** Opening The data block **

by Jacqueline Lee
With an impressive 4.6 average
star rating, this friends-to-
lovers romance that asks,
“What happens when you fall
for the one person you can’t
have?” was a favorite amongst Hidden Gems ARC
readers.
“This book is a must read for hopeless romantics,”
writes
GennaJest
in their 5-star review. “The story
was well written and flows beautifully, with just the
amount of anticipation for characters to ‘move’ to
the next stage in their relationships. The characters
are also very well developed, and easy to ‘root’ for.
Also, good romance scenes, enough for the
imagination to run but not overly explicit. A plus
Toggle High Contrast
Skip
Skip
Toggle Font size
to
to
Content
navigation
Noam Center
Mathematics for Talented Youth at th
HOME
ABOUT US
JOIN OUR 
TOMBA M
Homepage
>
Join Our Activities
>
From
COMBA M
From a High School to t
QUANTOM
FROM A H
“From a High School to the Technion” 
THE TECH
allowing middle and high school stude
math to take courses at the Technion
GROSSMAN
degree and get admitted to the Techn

** Closing The data block **
** Opening The data block **

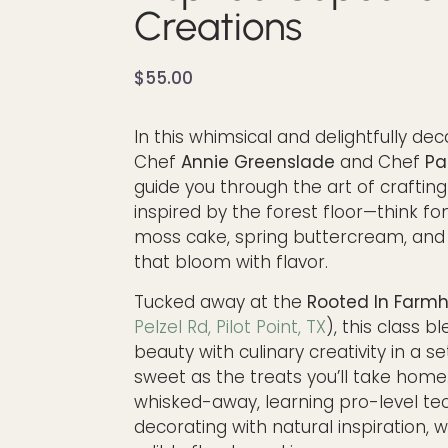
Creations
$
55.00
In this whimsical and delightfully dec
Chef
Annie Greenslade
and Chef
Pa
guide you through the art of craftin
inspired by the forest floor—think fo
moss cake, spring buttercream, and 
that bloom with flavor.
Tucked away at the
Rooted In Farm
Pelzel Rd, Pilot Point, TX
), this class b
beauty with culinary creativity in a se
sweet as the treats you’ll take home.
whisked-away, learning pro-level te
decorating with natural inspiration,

** Closing The data block **

* What needs to be done:
Find every line in the records above that contains the string "Technion" and copy each one.

* Output for this exercise:
“From a High School to the Technion” 
math to take courses at the Technion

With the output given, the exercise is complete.